* **Exercise directions**: Reproduce each of the records below verbatim, keeping every line unchanged and in its original order.

* **Extracted entries**:
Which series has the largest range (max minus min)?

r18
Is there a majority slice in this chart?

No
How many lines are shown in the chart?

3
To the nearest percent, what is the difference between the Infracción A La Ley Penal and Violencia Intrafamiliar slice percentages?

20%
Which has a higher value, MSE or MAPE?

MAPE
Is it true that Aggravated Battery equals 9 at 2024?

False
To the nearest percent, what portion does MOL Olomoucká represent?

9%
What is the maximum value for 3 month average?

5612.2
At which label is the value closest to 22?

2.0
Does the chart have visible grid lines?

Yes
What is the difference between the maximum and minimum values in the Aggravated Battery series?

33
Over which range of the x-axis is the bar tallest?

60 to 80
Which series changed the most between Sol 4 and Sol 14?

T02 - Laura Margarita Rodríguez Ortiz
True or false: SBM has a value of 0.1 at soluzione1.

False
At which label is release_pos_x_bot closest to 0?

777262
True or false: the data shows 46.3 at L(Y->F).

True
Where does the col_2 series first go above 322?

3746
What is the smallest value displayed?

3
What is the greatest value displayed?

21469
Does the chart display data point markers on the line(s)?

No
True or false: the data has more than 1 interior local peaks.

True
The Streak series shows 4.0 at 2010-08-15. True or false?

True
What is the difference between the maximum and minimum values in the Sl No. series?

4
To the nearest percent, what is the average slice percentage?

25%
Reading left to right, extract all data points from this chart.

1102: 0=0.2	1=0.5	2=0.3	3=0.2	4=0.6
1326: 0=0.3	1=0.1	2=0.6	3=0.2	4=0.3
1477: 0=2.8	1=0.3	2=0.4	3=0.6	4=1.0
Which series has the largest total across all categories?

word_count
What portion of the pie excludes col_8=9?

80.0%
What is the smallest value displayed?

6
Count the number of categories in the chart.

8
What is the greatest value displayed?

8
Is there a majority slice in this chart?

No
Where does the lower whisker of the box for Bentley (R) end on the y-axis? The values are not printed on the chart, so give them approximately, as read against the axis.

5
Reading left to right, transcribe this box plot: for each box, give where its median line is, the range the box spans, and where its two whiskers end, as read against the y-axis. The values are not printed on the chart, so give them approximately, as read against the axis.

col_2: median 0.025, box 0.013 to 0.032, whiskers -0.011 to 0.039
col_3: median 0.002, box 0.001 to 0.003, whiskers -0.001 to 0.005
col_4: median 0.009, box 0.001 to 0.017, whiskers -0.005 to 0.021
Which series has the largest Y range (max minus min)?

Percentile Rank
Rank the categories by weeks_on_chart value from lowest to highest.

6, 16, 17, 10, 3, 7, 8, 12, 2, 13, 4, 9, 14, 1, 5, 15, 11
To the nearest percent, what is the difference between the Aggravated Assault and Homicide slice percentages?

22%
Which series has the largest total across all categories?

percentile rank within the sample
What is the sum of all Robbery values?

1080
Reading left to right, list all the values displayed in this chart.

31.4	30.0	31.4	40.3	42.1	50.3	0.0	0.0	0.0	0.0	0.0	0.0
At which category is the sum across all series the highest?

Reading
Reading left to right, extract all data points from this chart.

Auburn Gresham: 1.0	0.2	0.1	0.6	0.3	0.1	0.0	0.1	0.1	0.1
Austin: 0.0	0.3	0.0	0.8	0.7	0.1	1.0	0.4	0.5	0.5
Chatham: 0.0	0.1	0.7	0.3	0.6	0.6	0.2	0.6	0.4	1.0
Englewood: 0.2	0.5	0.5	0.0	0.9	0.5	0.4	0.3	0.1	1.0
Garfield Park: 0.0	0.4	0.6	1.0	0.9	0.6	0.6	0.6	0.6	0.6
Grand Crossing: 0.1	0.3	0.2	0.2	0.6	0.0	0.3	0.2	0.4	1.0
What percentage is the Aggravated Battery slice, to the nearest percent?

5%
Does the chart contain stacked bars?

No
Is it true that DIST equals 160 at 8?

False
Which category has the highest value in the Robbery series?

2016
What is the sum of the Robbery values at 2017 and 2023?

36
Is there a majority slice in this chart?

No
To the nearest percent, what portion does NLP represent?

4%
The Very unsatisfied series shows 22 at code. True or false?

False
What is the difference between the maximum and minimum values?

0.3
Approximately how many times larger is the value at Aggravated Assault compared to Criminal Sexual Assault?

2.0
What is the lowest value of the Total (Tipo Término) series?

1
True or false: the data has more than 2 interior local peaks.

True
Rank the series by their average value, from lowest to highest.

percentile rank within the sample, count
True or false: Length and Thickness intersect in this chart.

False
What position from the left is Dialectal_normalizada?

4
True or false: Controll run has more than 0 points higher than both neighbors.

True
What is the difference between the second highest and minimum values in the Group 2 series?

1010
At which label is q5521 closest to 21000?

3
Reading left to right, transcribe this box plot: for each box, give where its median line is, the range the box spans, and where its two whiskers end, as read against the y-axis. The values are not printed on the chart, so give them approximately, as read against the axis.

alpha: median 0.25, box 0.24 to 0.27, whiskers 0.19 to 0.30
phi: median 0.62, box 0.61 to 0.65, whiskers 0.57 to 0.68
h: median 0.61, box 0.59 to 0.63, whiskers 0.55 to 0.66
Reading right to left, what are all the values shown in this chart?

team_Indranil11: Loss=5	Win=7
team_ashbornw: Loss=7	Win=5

* **Expected answer**:
Which series has the largest range (max minus min)?

r18
Is there a majority slice in this chart?

No
How many lines are shown in the chart?

3
To the nearest percent, what is the difference between the Infracción A La Ley Penal and Violencia Intrafamiliar slice percentages?

20%
Which has a higher value, MSE or MAPE?

MAPE
Is it true that Aggravated Battery equals 9 at 2024?

False
To the nearest percent, what portion does MOL Olomoucká represent?

9%
What is the maximum value for 3 month average?

5612.2
At which label is the value closest to 22?

2.0
Does the chart have visible grid lines?

Yes
What is the difference between the maximum and minimum values in the Aggravated Battery series?

33
Over which range of the x-axis is the bar tallest?

60 to 80
Which series changed the most between Sol 4 and Sol 14?

T02 - Laura Margarita Rodríguez Ortiz
True or false: SBM has a value of 0.1 at soluzione1.

False
At which label is release_pos_x_bot closest to 0?

777262
True or false: the data shows 46.3 at L(Y->F).

True
Where does the col_2 series first go above 322?

3746
What is the smallest value displayed?

3
What is the greatest value displayed?

21469
Does the chart display data point markers on the line(s)?

No
True or false: the data has more than 1 interior local peaks.

True
The Streak series shows 4.0 at 2010-08-15. True or false?

True
What is the difference between the maximum and minimum values in the Sl No. series?

4
To the nearest percent, what is the average slice percentage?

25%
Reading left to right, extract all data points from this chart.

1102: 0=0.2	1=0.5	2=0.3	3=0.2	4=0.6
1326: 0=0.3	1=0.1	2=0.6	3=0.2	4=0.3
1477: 0=2.8	1=0.3	2=0.4	3=0.6	4=1.0
Which series has the largest total across all categories?

word_count
What portion of the pie excludes col_8=9?

80.0%
What is the smallest value displayed?

6
Count the number of categories in the chart.

8
What is the greatest value displayed?

8
Is there a majority slice in this chart?

No
Where does the lower whisker of the box for Bentley (R) end on the y-axis? The values are not printed on the chart, so give them approximately, as read against the axis.

5
Reading left to right, transcribe this box plot: for each box, give where its median line is, the range the box spans, and where its two whiskers end, as read against the y-axis. The values are not printed on the chart, so give them approximately, as read against the axis.

col_2: median 0.025, box 0.013 to 0.032, whiskers -0.011 to 0.039
col_3: median 0.002, box 0.001 to 0.003, whiskers -0.001 to 0.005
col_4: median 0.009, box 0.001 to 0.017, whiskers -0.005 to 0.021
Which series has the largest Y range (max minus min)?

Percentile Rank
Rank the categories by weeks_on_chart value from lowest to highest.

6, 16, 17, 10, 3, 7, 8, 12, 2, 13, 4, 9, 14, 1, 5, 15, 11
To the nearest percent, what is the difference between the Aggravated Assault and Homicide slice percentages?

22%
Which series has the largest total across all categories?

percentile rank within the sample
What is the sum of all Robbery values?

1080
Reading left to right, list all the values displayed in this chart.

31.4	30.0	31.4	40.3	42.1	50.3	0.0	0.0	0.0	0.0	0.0	0.0
At which category is the sum across all series the highest?

Reading
Reading left to right, extract all data points from this chart.

Auburn Gresham: 1.0	0.2	0.1	0.6	0.3	0.1	0.0	0.1	0.1	0.1
Austin: 0.0	0.3	0.0	0.8	0.7	0.1	1.0	0.4	0.5	0.5
Chatham: 0.0	0.1	0.7	0.3	0.6	0.6	0.2	0.6	0.4	1.0
Englewood: 0.2	0.5	0.5	0.0	0.9	0.5	0.4	0.3	0.1	1.0
Garfield Park: 0.0	0.4	0.6	1.0	0.9	0.6	0.6	0.6	0.6	0.6
Grand Crossing: 0.1	0.3	0.2	0.2	0.6	0.0	0.3	0.2	0.4	1.0
What percentage is the Aggravated Battery slice, to the nearest percent?

5%
Does the chart contain stacked bars?

No
Is it true that DIST equals 160 at 8?

False
Which category has the highest value in the Robbery series?

2016
What is the sum of the Robbery values at 2017 and 2023?

36
Is there a majority slice in this chart?

No
To the nearest percent, what portion does NLP represent?

4%
The Very unsatisfied series shows 22 at code. True or false?

False
What is the difference between the maximum and minimum values?

0.3
Approximately how many times larger is the value at Aggravated Assault compared to Criminal Sexual Assault?

2.0
What is the lowest value of the Total (Tipo Término) series?

1
True or false: the data has more than 2 interior local peaks.

True
Rank the series by their average value, from lowest to highest.

percentile rank within the sample, count
True or false: Length and Thickness intersect in this chart.

False
What position from the left is Dialectal_normalizada?

4
True or false: Controll run has more than 0 points higher than both neighbors.

True
What is the difference between the second highest and minimum values in the Group 2 series?

1010
At which label is q5521 closest to 21000?

3
Reading left to right, transcribe this box plot: for each box, give where its median line is, the range the box spans, and where its two whiskers end, as read against the y-axis. The values are not printed on the chart, so give them approximately, as read against the axis.

alpha: median 0.25, box 0.24 to 0.27, whiskers 0.19 to 0.30
phi: median 0.62, box 0.61 to 0.65, whiskers 0.57 to 0.68
h: median 0.61, box 0.59 to 0.63, whiskers 0.55 to 0.66
Reading right to left, what are all the values shown in this chart?

team_Indranil11: Loss=5	Win=7
team_ashbornw: Loss=7	Win=5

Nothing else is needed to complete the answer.